→ Source document
The following example shows the charge/discharge performance of several cathode active materials on electrochemical cell performance.
The cathode active materials include NCM, LCO, and NCA with varying ratios of these materials for each electrode. As shown in FIG. 9 , NCM851005 showed an improved performance relative to the other cathode active materials upon cycling the electrochemical cell containing this NCM electrode.
While several embodiments of the present invention have been described and illustrated herein, those of ordinary skill in the art will readily envision a variety of other means and/or structures for performing the functions and/or obtaining the results and/or one or more of the advantages described herein, and each of such variations and/or modifications is deemed to be within the scope of the present disclosure. More generally, those skilled in the art will readily appreciate that all parameters, dimensions, materials, and configurations described herein are meant to be exemplary and that the actual parameters, dimensions, materials, and/or configurations will depend upon the specific application or applications for which the teachings of the present disclosure is/are used. Those skilled in the art will recognize or be able to ascertain using no more than routine experimentation, many equivalents to the specific embodiments of the invention described herein. It is, therefore, to be understood that the foregoing embodiments are presented by way of example only and that, within the scope of the appended claims and equivalents thereto, the invention may be practiced otherwise than as specifically described and claimed. The present disclosure is directed to each individual feature, system, article, material, and/or method described herein. In addition, any combination of two or more such features, systems, articles, materials, and/or methods, if such features, systems, articles, materials, and/or methods are not mutually inconsistent, is included within the scope of the present disclosure.

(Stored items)

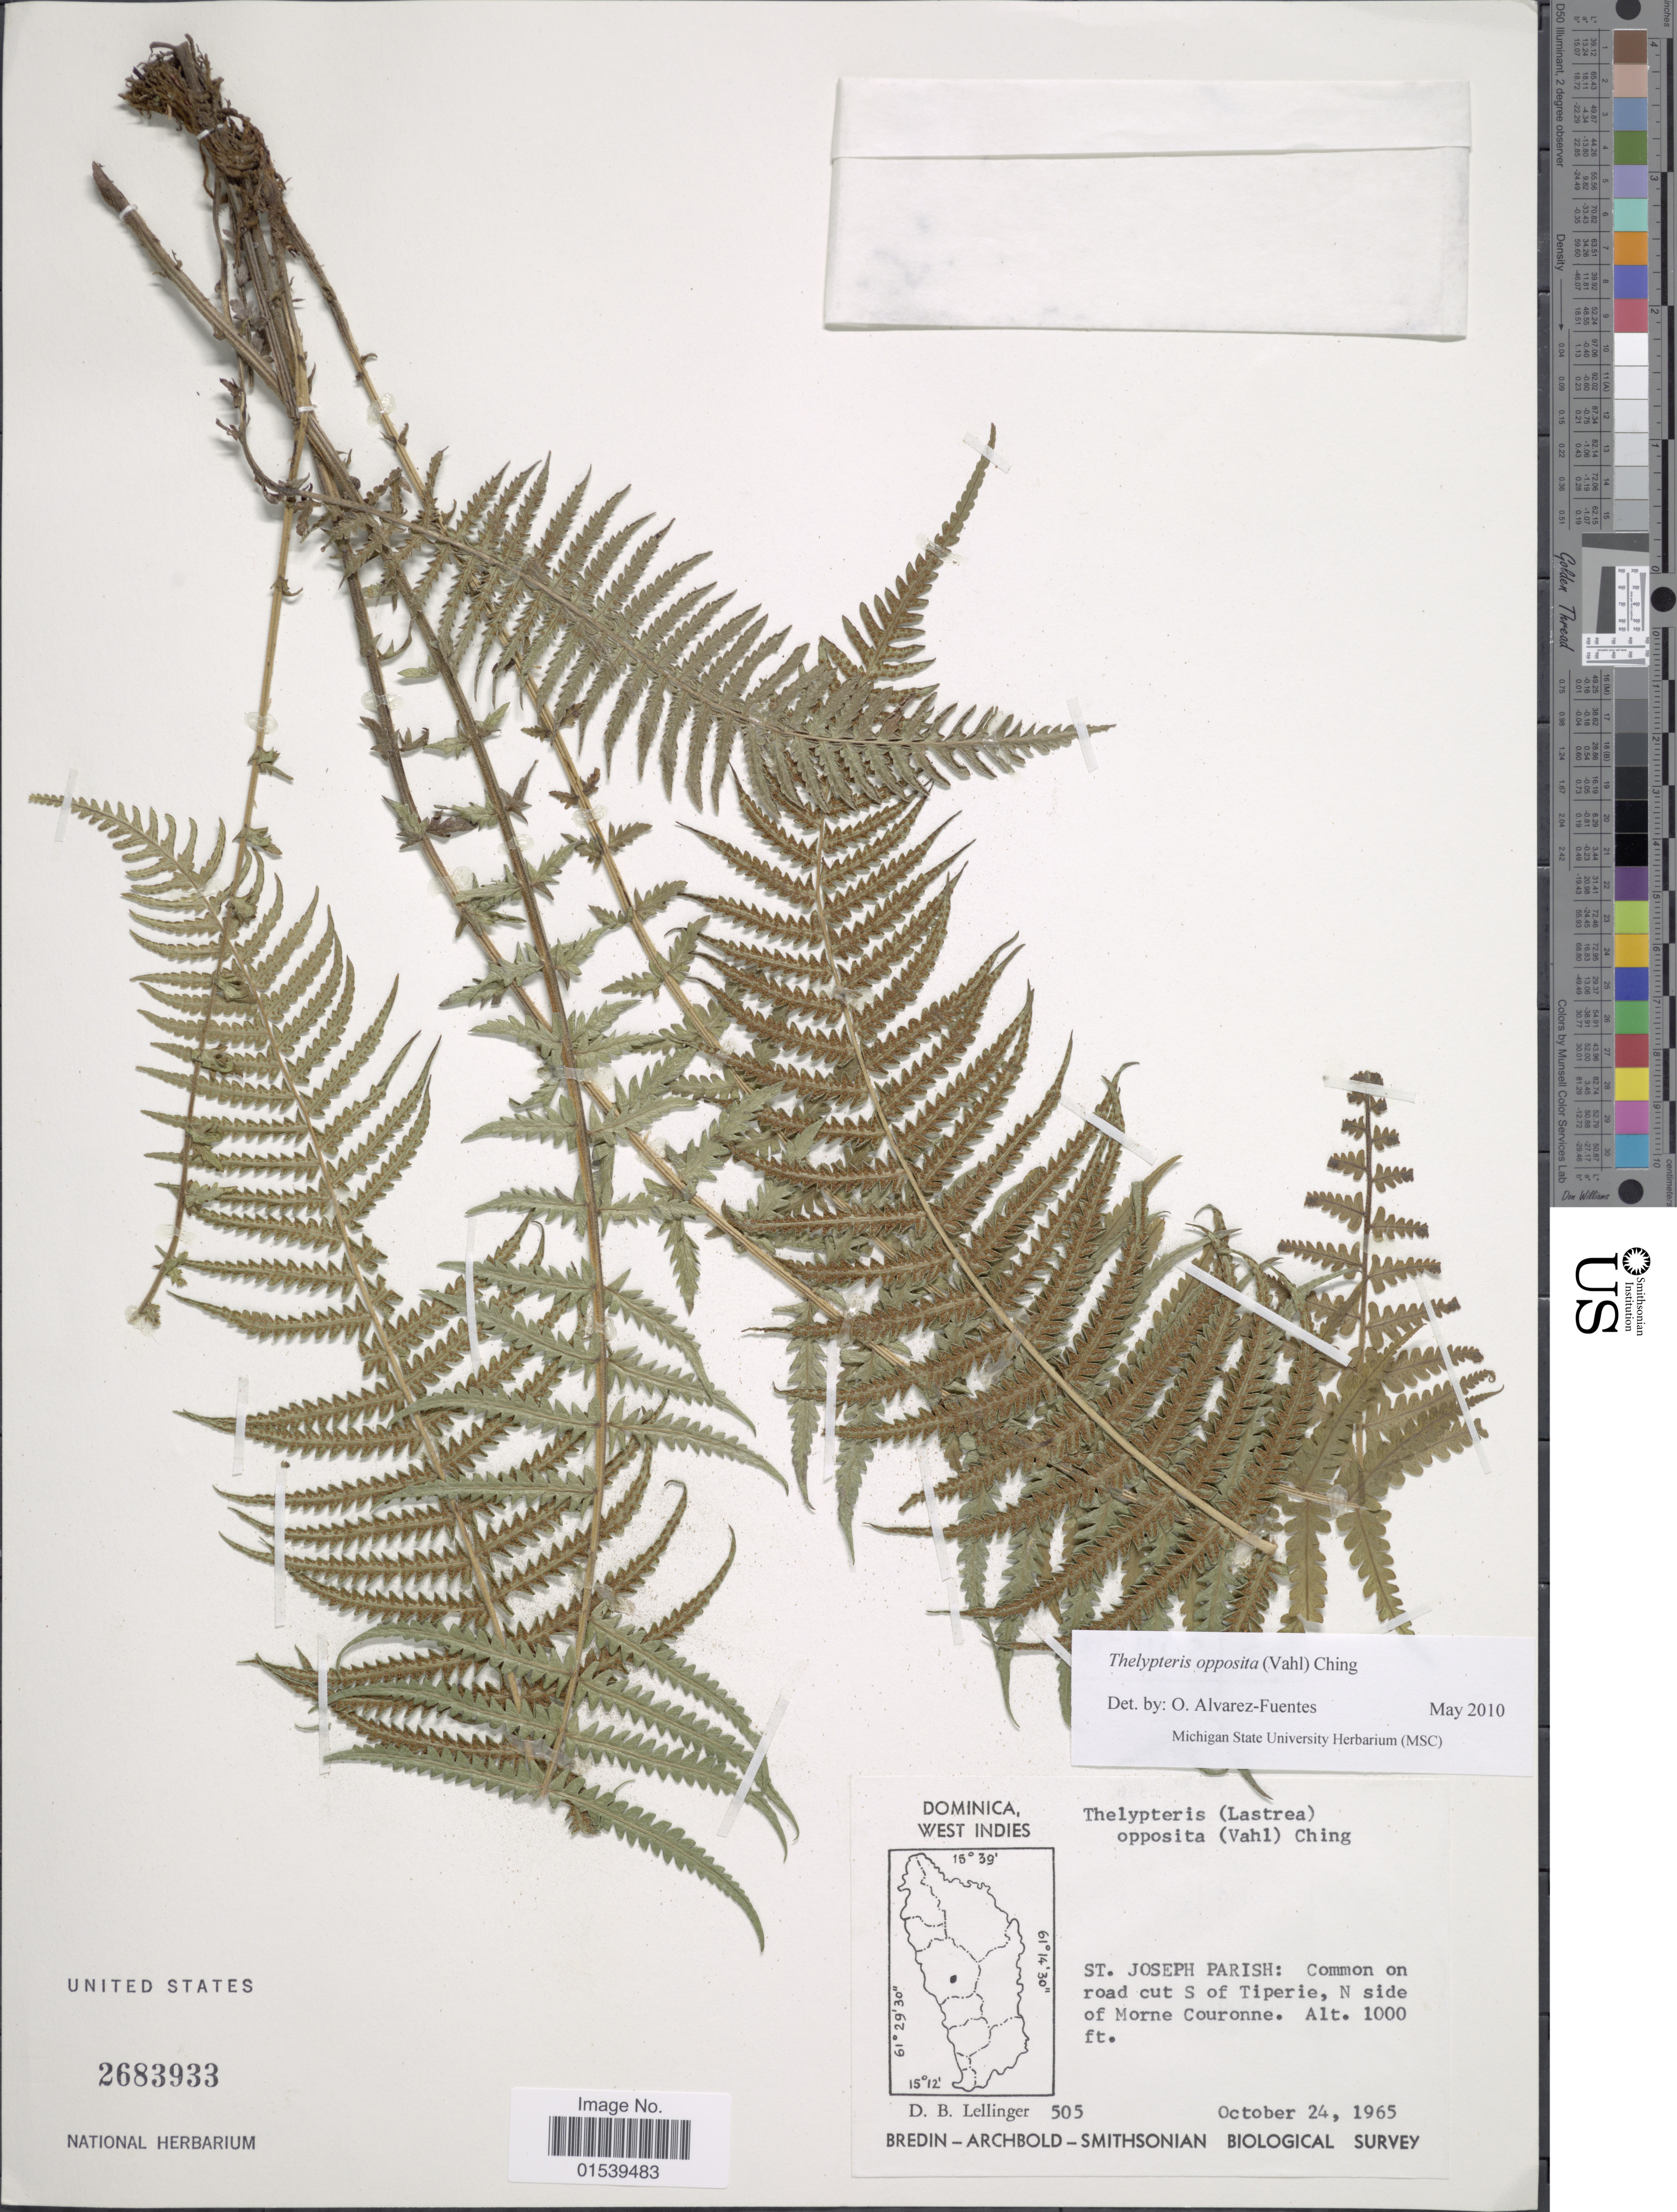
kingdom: Plantae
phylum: Tracheophyta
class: Polypodiopsida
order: Polypodiales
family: Thelypteridaceae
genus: Amauropelta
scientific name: Amauropelta opposita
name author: (Vahl) Pic. Serm.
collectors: D. B. Lellinger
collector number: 505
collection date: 1965-10-24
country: Dominica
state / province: St. Joseph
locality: West Indies, St. Joseph Parish: common on road cut S of Tiperie, N side of Morne Couronne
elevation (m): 305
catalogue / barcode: US 2683933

→ Tasks to carry out
• A. Repeat the passage on cathode active materials word for word, from "The cathode active" to "this NCM electrode.".
• B. Reproduce the listing exactly, from its start through the line containing "state / province: St. Joseph", and leave the pictures out.

→ Expected responses
• A.
The cathode active materials include NCM, LCO, and NCA with varying ratios of these materials for each electrode. As shown in FIG. 9 , NCM851005 showed an improved performance relative to the other cathode active materials upon cycling the electrochemical cell containing this NCM electrode.

• B.
kingdom: Plantae
phylum: Tracheophyta
class: Polypodiopsida
order: Polypodiales
family: Thelypteridaceae
genus: Amauropelta
scientific name: Amauropelta opposita
name author: (Vahl) Pic. Serm.
collectors: D. B. Lellinger
collector number: 505
collection date: 1965-10-24
country: Dominica
state / province: St. Joseph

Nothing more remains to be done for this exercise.